The Kiswah in the Time of the Messenger and the Rightly Guided Caliphs

The Messenger (peace and blessings be upon him) and Muslims did not participate in draping the Kabah before the taking of Makkah, as the Quraysh did not allow them to do so. When Makkah was taken, the Prophet (peace and blessing be upon him) left the kiswah as it was until it was burned accidentally when a woman was fumigating the Kabah. The Messenger (peace and blessings be upon him) then draped the Ka`bah with Yemeni cloth. After him, the Rightly Guided Caliphs draped it.

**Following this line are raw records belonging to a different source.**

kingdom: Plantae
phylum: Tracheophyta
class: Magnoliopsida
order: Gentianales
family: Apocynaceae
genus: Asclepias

The Kiswah after the Rightly Guided Caliphs until the Saudi Reign

Caliph Muawiyah used to dress the Kabah twice a year; then Yazeed ibn Muawiyah, Ibn Az-Zubayr, andAbdul-Malik ibn Marawan all dressed it with a silk covering. At one time, it had become the custom that the old kiswah was not removed, the new one being put on top of the old. This continued until the reign of Mahdi, the Abbasid caliph. When he performed Hajj in 160 a.h., he saw that the accumulated kiswahs could cause damage to the Kabah itself. He therefore decreed that only one kiswah should drape the Kabah at any one time, and this has been observed ever since.

Caliph Al-Ma’moon dressed the Kabah three times a year with a red braced kiswah on 8 Dhul-Hijjah, with white gabati on 1 Rajab, and with red brocade on 29 Ramadan. After that, the Abbasid An-Nasir dressed the Kabah in green. Caliph An-Nasir decided after that to change the color to black, and black it remains to this day.

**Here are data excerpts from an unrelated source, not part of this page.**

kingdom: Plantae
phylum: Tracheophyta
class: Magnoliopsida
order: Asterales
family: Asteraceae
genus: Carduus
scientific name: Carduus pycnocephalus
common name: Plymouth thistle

The variegated drape (sitarah) that is hung on the front side of the Ka`bah was introduced in 810 a.h. Between 816 and 818 a.h., hanging this drape was stopped, then it began again in 819 a.h., and it is still being hung until now.

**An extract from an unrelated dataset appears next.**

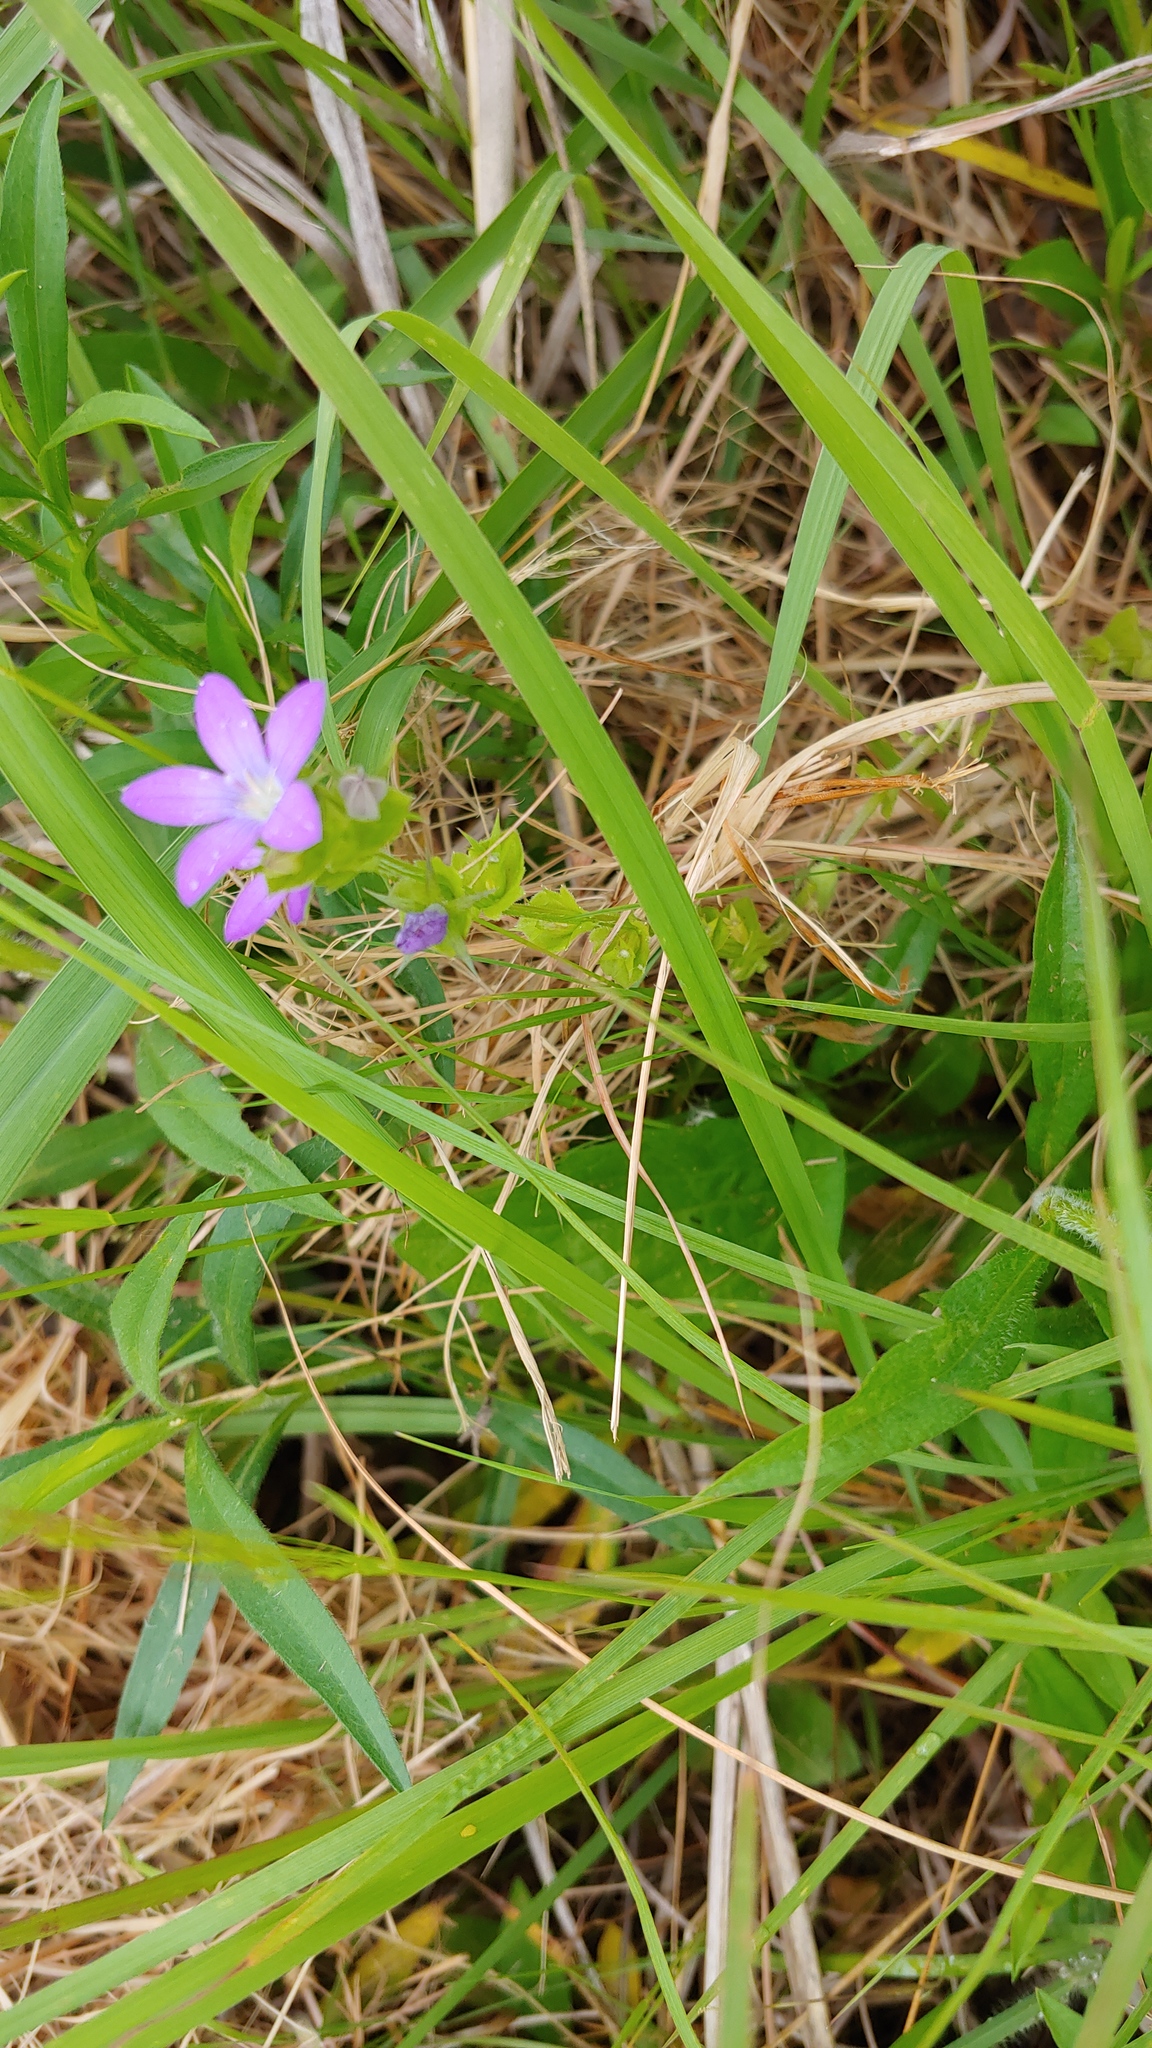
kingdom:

The Kiswah in the Saudi Reign

In 1346 A.H./1926 C.E. his Highness King Abd Al-Aziz Al-Saud, with concern for the custody of the Two Holy Mosques, ordered the building of a special factory for manufacturing the kiswah, and in the same year, the Holy Kabah kiswah factory was founded and the first kiswah was produced.

The kiswah continued to be made in Makkah for the next ten years. In order to make this work better, in 1382 a.h. / 1962 C.E. King Faisal ordered the renewal of the kiswah factory, and in 1397 a.h. / 1976 C.E., the new building was opened at Umm Al-Joud.

Description of the Kiswah of the Holy Ka`bah

The kiswah is woven from pure natural silk that is dyed black. The sentences “La ilaha illa Allah; Muhammad Rasul Allah,” “Allahu Jalla Jalaluh,” “Subhan Allah wa bihamdih,” “Subhan Allah Al-`Azhim,” “Ya Hannan,” “Ya Mannan” are embroidered on the black silk in thread of gold. The kiswah is made up of 41 pieces, each 14 meters long and 95 centimeters wide. The wide belt, 45 meters long and 95 centimeters wide, is composed of 16 parts.

Surat Al-Ikhlas from the Qur’an is embroidered in circles with gold thread on the four corners.

These circles are surrounded with squares of Islamic decorations. Under the belt there are also six verses of the Qur’an, each of them inside a separate form.

The drape (sitara) of the Ka`bah door is made of the same black silk material, and it is 6.5 meters high and 3.5 meters wide. The border and drapes are embroidered with silver threads covered with gold. The whole kiswah is lined with a thick material of cotton.